For weeks now, I have participated in David Abram’s #SundaySentence challenge. This week, instead of sharing just one sentence without commentary as per his rules, I’ll be sharing a handful of great ones from Vietnamese author & activist Duong Thu Huong‘s Novel without a Name.
I was recently introduced to this moving account of the Vietnam war by Caroline of the Beauty is a Sleeping Cat blog as part of this year’s Literature & War Readalong. Over on Caroline’s blog, I said how blown away I was by Huong’s rich prose, and called it a perfect storm of a book because of the way that the descriptive elements, dialogue and characterization came together so beautifully.
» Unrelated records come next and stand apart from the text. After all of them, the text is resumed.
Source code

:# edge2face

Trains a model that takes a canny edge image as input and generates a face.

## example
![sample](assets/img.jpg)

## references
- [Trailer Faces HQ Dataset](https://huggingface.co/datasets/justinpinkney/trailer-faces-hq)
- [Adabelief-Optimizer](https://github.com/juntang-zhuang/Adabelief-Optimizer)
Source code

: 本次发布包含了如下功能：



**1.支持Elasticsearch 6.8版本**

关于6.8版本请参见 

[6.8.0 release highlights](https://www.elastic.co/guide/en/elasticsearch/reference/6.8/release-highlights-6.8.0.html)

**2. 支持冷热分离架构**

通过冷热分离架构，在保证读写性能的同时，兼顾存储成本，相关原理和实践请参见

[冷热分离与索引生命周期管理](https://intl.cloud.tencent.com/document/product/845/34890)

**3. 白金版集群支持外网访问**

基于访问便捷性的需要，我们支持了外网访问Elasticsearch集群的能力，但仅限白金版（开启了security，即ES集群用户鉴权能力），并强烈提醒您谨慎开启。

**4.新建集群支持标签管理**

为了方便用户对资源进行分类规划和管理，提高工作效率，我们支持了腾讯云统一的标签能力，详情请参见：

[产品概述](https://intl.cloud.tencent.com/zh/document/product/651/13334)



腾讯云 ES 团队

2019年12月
A perfect example of characterization in this passage, which describes a liaison agent that is guiding main character Quan into another sector of the Communist-occupied area:
He had a pug nose and puffy red eyes, the kind of face they say brings bad luck. There was something sinister about him. But then he was just a faithful liaison agent, by all appearances a gentle, decent man. God bless him. After all, he had survived 317 bombardments.
Then there is this passage, which details an improbable find that Quan makes in a decaying, bombed-out shelter after the liaison agent leaves him on his own:
I hacked away colocassias along a rock wall. A house appeared, or more like a room without a roof, sealed off by four rock walls, meticulously layered like a box without a lid, bottomless. In the middle, in a hammock strung between two trees, lay a human skeleton. It looked as if it was sleeping there. The bones, intact, shone an immaculate white…The dead man’s face was frozen in a toothy grin; his teeth were shiny, straight. They were the teeth of a young man. Like me, he must have wandered for days and days in this surreal valley shrouded in fog, choked with vegetation….
The fog rolled across the ground, seeped into my armpits, crawled up my neck. I heard, as if in a dream, the strain of a flute….
The immaculate skeleton looked at me, laughing, as if to say, ‘So I’m still whole. Magnificent, isn’t it, companion?’ The nylon hammock [too] was still in perfect shape. Our civilization of plastics has worked miracles for this century.
That knock-out line, “spoken’ by the skeleton, just hangs there in all that lush vegetation haunting me well into the next scenes. Soon after this encounter, in another shelter, a now bedridden Quan examines his surroundings:
My head resting on my palms, I examined the bunker’s roof beams. On the main beam, in a furrow, I spotted a nest of fleas. Sated, they slept soundly. The war was a paradise for them. They lived well, always satisfied. We offered them unlimited blood. This was a meagre tax compared to the tributes the bombs claimed from us.
Everything about that paragraph is just…pulsing…like those falling bombs. More later on my thoughts on the book and its author.